● THINGS TO DO
1. Name the sons of Louis that the historical notes on emperors identify by name.
2. In the historical notes on emperors, recast the paragraph beginning "Louis deserved the surname" as a short list of its main facts.
3. Continue the historical notes on emperors with a further note, numbered after the last one shown.

*** Opening READING PASSAGE ***

[65] Theodosius the Great was born in Spain about 346 and died in 395. Though he was under the influence of Ambrose, bishop of Milan; and though the bishops humiliated him and once compelled him to do penance for the period of eight months, his reign was one of great splendor, and the last year of his life he was sole emperor.

[66] It was in the winter of 1804–5 that the fiasco of Boulogne occurred.

[67] “The emperor celebrated the birth of our Lord at Aachen.”

[68] The city of Ravenna; which is situated between the Ronco and the Lamone rivers.

[69] He absolutely refused to take medicines, and when ill his only treatment was abstaining from food. See also [p. 304]:—“According to his usual custom he thought to subdue the fever by fasting.”

[70] Louis deserved the surname “Pious” so far as his care for the morals of his people was concerned. At the beginning of his reign he earnestly attacked the abuses that prevailed. At court he suppressed licentiousness and punished the nobility who had abused their authority. He also tried to reform the clergy. Seeking to establish the order of succession, he associated his oldest son, Lothair, with himself in the government, and gave to his two younger sons, Pippin and Louis, portions of the empire. His wife, however, died, and he marrying again became the father of a fourth son. Upon this he revised his plans of the partition of the empire. The three older sons rebelled, and took their father prisoner in the year 833, but in the following year he was reinstated by his son Louis. Again in 838 Louis was involved in a dispute with his sons, but he died (840) while the question was in process of arbitration. “He had capacities which might have made him a great churchman, but as a secular ruler he lacked prudence and vigor, and his management prepared the way for the destruction of the empire established by his father.”

*** Closing READING PASSAGE ***
*** Opening SUPPLIED DATA ***

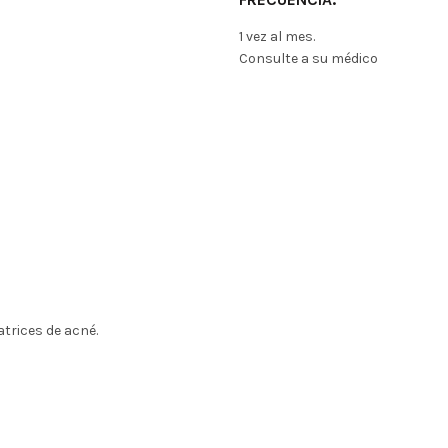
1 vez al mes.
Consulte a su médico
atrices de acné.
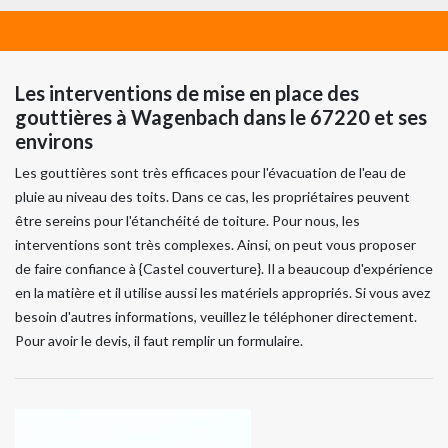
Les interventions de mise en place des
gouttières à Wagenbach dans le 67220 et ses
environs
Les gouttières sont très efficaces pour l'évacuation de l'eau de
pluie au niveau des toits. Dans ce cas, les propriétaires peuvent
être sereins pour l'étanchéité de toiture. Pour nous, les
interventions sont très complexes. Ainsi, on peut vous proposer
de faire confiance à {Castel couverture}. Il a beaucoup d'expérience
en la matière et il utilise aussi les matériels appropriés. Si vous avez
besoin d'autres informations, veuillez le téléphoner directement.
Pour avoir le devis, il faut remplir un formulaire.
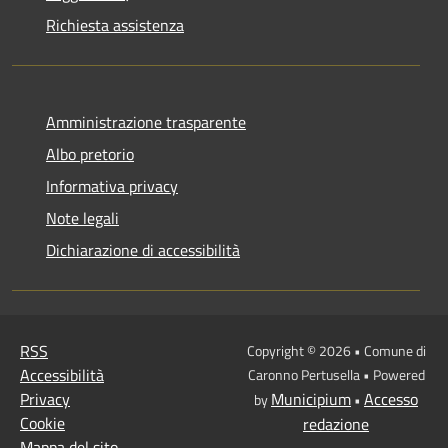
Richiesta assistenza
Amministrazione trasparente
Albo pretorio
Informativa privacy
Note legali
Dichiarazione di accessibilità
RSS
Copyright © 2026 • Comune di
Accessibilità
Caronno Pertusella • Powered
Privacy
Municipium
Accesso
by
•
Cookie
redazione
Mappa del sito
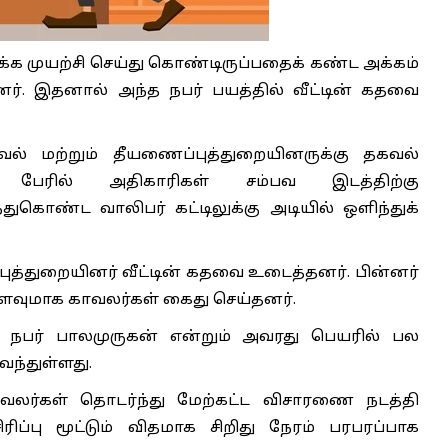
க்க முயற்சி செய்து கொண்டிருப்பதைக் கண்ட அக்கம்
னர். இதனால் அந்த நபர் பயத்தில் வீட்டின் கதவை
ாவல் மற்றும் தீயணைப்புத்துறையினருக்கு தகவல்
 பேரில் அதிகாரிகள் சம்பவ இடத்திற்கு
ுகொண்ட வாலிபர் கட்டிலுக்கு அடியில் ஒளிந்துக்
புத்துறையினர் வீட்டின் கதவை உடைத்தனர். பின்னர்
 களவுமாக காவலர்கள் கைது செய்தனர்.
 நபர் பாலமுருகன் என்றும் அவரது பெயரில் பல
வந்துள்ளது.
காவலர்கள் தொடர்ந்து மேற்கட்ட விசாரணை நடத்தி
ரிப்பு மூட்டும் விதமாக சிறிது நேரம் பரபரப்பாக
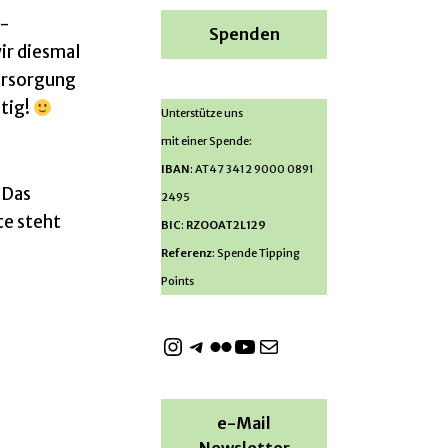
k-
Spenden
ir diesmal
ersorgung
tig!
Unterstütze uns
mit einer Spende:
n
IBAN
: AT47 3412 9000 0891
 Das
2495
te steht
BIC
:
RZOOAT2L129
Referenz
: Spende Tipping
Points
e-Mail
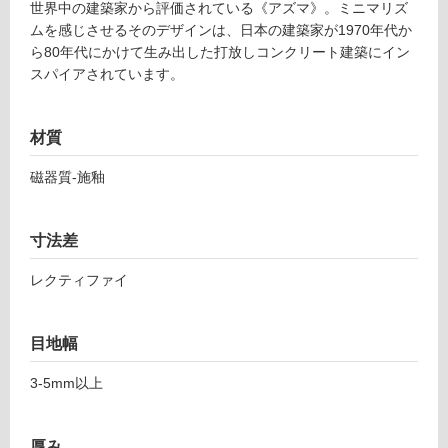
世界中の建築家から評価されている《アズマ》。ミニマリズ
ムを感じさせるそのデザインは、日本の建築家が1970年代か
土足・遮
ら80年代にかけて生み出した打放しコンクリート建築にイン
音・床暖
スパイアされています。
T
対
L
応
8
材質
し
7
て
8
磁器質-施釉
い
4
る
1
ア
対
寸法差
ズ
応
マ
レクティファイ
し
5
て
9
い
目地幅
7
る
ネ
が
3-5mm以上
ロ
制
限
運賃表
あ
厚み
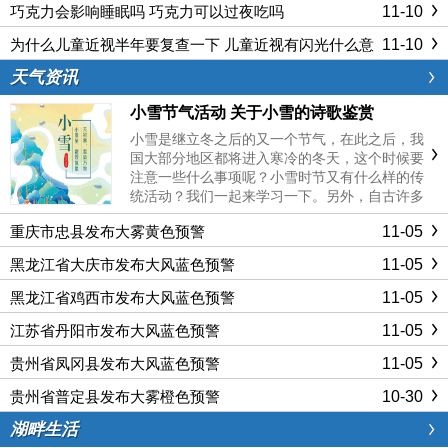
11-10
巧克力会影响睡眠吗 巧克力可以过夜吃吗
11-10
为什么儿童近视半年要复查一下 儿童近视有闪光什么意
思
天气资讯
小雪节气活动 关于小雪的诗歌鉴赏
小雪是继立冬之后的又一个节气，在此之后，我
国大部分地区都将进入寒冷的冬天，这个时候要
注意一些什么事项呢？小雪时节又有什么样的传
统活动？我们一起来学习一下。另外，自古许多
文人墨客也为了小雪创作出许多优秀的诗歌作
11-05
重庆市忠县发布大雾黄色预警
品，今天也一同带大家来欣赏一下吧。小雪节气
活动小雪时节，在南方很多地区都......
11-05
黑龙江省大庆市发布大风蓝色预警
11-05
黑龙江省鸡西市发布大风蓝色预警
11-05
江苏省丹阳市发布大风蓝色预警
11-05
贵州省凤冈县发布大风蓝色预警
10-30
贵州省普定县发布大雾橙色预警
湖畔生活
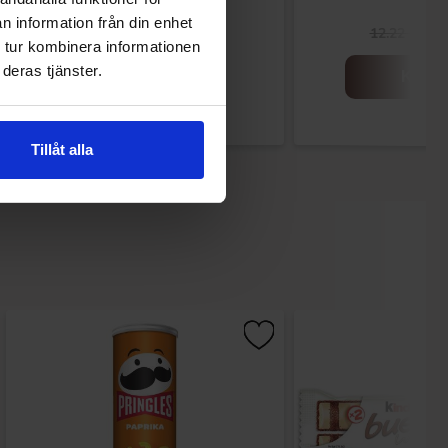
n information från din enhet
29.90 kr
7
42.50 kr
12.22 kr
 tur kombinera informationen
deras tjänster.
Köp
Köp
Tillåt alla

*** Closing SUPPLIED DATA ***
*** Opening SUPPLIED DATA ***

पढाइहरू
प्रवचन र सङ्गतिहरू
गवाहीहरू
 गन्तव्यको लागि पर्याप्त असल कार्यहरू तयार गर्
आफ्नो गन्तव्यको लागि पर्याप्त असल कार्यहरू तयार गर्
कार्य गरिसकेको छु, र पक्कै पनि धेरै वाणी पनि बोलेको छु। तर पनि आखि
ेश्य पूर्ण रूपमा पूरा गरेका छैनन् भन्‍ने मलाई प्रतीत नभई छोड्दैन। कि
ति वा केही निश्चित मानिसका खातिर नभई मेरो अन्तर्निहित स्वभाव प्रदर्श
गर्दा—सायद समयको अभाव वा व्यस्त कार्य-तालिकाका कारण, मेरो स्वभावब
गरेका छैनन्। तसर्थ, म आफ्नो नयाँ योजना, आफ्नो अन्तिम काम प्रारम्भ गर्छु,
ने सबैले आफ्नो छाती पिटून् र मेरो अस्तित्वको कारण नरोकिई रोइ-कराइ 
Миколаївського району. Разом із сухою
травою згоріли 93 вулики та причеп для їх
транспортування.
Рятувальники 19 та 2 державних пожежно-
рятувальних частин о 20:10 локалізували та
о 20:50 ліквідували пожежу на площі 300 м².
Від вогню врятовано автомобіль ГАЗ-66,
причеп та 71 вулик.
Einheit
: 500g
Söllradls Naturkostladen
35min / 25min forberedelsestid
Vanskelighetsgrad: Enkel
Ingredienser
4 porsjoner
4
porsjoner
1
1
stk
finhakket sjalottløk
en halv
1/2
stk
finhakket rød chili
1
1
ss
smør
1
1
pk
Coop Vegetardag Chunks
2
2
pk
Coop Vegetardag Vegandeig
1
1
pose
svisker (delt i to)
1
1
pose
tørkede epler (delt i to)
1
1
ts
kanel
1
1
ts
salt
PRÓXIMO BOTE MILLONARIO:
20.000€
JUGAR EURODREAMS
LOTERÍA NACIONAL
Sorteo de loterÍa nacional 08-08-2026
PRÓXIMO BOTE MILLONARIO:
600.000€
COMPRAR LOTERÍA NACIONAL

*** Closing SUPPLIED DATA ***
*** Opening SUPPLIED DATA ***

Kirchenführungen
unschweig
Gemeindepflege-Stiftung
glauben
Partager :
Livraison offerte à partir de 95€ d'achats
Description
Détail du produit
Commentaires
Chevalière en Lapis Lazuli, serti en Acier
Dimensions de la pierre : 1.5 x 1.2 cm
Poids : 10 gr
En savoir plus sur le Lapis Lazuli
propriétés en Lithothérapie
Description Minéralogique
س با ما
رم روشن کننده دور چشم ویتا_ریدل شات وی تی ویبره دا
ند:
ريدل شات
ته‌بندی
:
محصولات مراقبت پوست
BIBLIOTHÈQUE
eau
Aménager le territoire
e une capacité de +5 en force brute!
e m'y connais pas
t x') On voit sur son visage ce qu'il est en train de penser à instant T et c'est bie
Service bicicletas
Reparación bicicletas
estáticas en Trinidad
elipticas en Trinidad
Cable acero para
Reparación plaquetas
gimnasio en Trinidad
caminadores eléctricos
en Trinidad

*** Closing SUPPLIED DATA ***

● EXPECTED RESULTS
1. Lothair, Pippin, Louis

2.
- Louis earned the surname "Pious" through his care for his people's morals.
- Early in his reign he attacked prevailing abuses: he suppressed licentiousness at court, punished nobles who had abused their authority, and tried to reform the clergy.
- To settle the succession, he made his oldest son, Lothair, a partner in government and gave portions of the empire to his younger sons, Pippin and Louis.
- After his wife died he remarried, had a fourth son, and revised his plans for dividing the empire.
- The three older sons rebelled and imprisoned him in 833. His son Louis restored him the following year.
- In 838 he came into another dispute with his sons, and he died in 840 while it was under arbitration.
- He had the capacities of a great churchman but lacked prudence and vigor as a secular ruler. His management prepared the way for the destruction of the empire his father had built.

3.
[71] A curious and somewhat difficult question arises as to the disposal of the remains of the great emperor. This account rests on the authority of Einhard, and is fully confirmed by Thegan the biographer of Louis the Pious. But in the year 1000 the Emperor Otho III. opened the tomb in the presence of two bishops, and a knight named Otho of Lomello, and according to the statement of that knight communicated to the author of the chronicle of Novalese, they found the emperor sitting on a throne, with a golden crown on his head, and holding a golden sceptre in his hands. The hands were covered with gloves, through which the nails protruding had worked their way. A little chapel (tuguriolum) of marble and lime was erected over him, through the roof of which the excavators made their way. None of the emperor’s limbs had rotted away, but a little piece had fallen from the end of the nose, which Otho caused to be replaced in gold. The four discoverers fell on their knees before the majestic figure. Then they clothed him with white robes, cut the finger nails, took away one tooth as a relic, closed the roof of the chapel and departed.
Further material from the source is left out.